**Prompt**.
Of the entries below, restate word for word only the section that runs from the line with "RECT 0.645000 1.445000" to the line with "RECT 0.145000 2.635000", counting both ends.

**Collected data**.
::::::

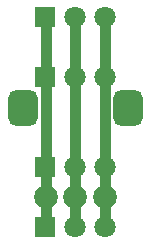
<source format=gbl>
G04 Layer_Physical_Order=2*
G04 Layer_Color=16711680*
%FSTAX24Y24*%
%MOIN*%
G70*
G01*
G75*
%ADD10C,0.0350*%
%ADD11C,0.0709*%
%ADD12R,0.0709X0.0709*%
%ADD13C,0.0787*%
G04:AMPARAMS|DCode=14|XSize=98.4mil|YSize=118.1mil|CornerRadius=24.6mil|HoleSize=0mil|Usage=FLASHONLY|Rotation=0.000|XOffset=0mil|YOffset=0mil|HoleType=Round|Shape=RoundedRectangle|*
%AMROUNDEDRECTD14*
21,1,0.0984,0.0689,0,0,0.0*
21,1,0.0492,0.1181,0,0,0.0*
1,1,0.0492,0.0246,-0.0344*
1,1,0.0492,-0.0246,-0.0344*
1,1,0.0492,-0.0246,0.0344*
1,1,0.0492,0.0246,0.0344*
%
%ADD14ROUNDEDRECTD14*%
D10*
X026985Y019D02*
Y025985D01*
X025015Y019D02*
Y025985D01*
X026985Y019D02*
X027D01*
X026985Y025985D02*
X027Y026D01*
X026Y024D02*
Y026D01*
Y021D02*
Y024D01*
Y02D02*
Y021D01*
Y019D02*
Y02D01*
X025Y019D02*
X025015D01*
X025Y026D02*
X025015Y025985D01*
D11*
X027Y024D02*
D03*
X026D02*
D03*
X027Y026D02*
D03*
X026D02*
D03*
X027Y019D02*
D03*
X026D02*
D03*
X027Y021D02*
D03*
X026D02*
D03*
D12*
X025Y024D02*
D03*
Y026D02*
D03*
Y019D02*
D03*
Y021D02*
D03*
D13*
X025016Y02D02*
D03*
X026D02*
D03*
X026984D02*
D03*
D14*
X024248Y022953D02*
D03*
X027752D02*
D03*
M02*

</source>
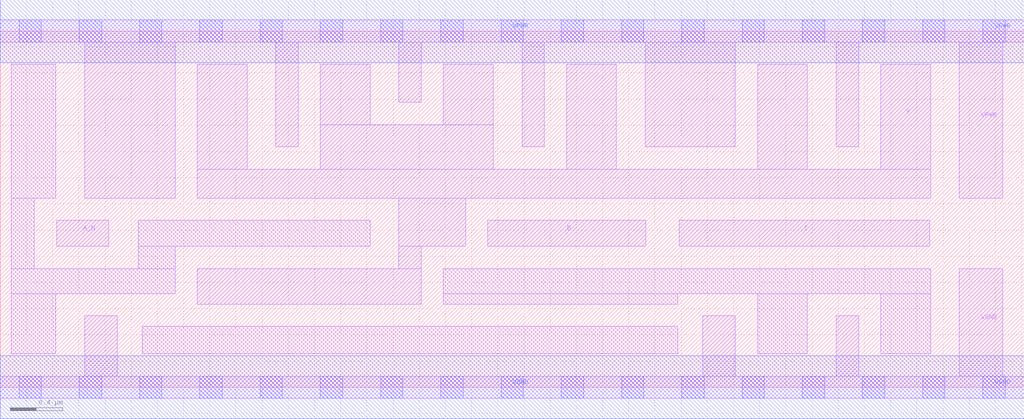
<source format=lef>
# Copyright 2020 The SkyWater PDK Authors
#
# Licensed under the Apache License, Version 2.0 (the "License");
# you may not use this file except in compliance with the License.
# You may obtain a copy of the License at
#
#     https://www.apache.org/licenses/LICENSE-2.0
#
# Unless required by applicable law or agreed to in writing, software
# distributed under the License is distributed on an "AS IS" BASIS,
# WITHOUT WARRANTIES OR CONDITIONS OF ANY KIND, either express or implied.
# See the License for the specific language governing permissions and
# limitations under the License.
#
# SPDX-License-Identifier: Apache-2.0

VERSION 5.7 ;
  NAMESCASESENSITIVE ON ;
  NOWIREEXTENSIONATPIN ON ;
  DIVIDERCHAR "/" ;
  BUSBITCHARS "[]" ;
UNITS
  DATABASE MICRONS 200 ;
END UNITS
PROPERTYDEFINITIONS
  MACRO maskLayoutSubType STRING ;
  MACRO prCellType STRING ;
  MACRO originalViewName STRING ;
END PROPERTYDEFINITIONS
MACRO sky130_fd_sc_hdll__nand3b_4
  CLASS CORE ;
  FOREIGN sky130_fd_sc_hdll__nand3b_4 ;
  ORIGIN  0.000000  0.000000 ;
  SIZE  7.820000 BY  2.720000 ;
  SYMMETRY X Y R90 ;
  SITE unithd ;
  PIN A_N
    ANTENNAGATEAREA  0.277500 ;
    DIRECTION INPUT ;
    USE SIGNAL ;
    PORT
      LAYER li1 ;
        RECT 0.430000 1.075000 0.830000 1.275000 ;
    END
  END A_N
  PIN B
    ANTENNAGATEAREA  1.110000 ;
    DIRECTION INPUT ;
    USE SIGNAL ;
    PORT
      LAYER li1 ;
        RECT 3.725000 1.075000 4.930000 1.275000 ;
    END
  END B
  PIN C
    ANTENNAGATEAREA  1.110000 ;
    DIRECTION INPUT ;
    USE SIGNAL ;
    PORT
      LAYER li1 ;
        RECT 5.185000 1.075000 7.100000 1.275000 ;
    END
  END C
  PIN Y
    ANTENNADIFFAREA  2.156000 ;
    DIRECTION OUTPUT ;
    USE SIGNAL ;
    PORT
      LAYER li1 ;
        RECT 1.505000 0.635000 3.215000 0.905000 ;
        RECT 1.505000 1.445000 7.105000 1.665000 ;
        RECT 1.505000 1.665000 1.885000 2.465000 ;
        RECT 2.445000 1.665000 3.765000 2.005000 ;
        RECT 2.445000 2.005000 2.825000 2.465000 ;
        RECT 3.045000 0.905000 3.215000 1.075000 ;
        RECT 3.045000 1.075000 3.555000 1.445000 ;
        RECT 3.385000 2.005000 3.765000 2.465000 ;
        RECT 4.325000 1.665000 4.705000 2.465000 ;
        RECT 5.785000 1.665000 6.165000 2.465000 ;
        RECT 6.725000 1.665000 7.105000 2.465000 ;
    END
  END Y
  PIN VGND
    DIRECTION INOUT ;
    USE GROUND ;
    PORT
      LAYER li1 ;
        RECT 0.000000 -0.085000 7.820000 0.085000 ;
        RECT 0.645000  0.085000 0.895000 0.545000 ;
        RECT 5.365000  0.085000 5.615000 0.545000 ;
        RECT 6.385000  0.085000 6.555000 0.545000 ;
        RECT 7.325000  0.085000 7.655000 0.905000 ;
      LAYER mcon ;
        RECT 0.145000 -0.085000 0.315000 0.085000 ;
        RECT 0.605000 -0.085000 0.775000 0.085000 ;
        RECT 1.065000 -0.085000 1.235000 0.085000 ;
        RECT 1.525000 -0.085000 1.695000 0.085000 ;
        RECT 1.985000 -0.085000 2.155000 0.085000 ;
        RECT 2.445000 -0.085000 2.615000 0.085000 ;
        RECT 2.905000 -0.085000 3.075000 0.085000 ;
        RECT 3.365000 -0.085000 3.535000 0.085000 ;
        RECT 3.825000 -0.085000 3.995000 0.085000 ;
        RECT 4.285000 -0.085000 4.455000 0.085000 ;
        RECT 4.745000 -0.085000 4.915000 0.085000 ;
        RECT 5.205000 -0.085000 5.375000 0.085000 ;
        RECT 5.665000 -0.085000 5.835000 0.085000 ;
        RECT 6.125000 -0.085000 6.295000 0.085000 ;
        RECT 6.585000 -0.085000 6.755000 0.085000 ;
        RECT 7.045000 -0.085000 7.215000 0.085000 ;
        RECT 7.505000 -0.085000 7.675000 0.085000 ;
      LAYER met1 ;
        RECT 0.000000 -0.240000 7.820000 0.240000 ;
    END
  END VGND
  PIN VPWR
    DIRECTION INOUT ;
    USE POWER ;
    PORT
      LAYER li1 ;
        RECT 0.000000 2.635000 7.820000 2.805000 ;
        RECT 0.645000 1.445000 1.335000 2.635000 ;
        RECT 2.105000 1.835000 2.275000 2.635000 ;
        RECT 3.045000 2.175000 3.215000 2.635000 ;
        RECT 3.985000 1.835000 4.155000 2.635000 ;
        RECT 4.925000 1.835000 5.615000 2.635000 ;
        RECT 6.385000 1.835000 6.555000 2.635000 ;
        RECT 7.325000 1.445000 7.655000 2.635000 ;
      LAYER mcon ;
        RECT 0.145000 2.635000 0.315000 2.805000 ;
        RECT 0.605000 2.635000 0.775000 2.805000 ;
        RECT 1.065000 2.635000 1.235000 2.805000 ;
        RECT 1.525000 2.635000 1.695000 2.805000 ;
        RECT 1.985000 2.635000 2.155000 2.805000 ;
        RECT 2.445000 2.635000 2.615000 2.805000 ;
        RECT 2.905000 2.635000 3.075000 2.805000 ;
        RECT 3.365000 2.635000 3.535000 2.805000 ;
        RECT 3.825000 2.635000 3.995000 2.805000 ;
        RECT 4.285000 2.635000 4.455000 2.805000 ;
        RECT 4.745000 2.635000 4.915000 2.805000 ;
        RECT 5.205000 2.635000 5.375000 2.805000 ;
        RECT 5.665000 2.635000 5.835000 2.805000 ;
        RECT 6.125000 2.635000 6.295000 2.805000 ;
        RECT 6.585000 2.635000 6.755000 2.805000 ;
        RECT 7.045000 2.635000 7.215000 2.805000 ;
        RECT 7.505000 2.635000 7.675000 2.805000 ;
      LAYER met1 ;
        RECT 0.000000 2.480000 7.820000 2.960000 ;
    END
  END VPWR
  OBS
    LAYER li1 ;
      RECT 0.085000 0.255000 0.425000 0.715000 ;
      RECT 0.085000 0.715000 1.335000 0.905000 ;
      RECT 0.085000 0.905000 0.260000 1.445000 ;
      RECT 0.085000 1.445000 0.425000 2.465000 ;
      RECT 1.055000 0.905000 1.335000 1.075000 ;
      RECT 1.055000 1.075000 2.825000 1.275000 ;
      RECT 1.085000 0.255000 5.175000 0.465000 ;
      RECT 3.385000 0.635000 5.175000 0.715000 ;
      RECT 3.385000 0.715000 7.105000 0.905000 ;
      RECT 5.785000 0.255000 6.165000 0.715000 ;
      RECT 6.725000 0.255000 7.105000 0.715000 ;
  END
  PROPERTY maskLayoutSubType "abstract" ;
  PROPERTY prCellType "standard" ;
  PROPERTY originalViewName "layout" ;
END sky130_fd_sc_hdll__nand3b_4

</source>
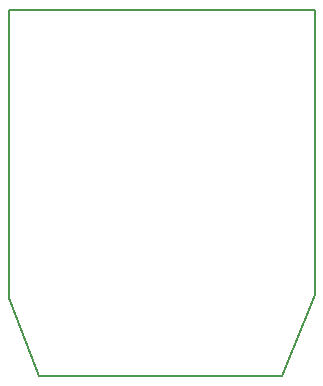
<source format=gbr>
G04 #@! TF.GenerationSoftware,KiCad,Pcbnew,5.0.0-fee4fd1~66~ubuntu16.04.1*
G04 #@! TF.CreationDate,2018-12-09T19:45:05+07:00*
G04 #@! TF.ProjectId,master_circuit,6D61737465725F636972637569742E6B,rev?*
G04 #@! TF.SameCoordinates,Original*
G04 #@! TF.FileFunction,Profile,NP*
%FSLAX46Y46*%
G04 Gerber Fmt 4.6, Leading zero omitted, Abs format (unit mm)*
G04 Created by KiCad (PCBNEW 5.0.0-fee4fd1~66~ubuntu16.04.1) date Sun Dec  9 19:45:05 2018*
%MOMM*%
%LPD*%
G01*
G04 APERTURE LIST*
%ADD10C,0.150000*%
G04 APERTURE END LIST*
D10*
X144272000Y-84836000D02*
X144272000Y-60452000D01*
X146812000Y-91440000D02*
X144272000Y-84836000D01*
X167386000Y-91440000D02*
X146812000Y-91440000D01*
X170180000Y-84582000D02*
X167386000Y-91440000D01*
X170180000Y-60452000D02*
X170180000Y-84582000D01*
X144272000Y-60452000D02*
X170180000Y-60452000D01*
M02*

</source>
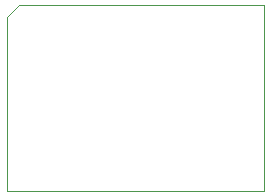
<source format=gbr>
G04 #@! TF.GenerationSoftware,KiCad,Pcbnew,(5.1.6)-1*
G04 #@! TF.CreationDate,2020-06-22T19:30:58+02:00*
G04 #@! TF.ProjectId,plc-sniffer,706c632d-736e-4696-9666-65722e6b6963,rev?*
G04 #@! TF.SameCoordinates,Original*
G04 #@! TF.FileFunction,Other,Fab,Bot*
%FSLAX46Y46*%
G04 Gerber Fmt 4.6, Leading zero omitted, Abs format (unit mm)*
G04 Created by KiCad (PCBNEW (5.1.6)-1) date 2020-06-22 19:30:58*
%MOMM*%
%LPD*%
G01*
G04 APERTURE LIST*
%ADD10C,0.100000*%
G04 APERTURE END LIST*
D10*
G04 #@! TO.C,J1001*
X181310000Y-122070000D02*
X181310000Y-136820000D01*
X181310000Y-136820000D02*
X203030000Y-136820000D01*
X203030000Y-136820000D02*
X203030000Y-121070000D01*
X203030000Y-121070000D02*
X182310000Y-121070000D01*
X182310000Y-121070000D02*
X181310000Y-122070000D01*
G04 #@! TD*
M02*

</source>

::::::

**Solution to this task**.
        RECT 0.645000 1.445000 1.335000 2.635000 ;
        RECT 2.105000 1.835000 2.275000 2.635000 ;
        RECT 3.045000 2.175000 3.215000 2.635000 ;
        RECT 3.985000 1.835000 4.155000 2.635000 ;
        RECT 4.925000 1.835000 5.615000 2.635000 ;
        RECT 6.385000 1.835000 6.555000 2.635000 ;
        RECT 7.325000 1.445000 7.655000 2.635000 ;
      LAYER mcon ;
        RECT 0.145000 2.635000 0.315000 2.805000 ;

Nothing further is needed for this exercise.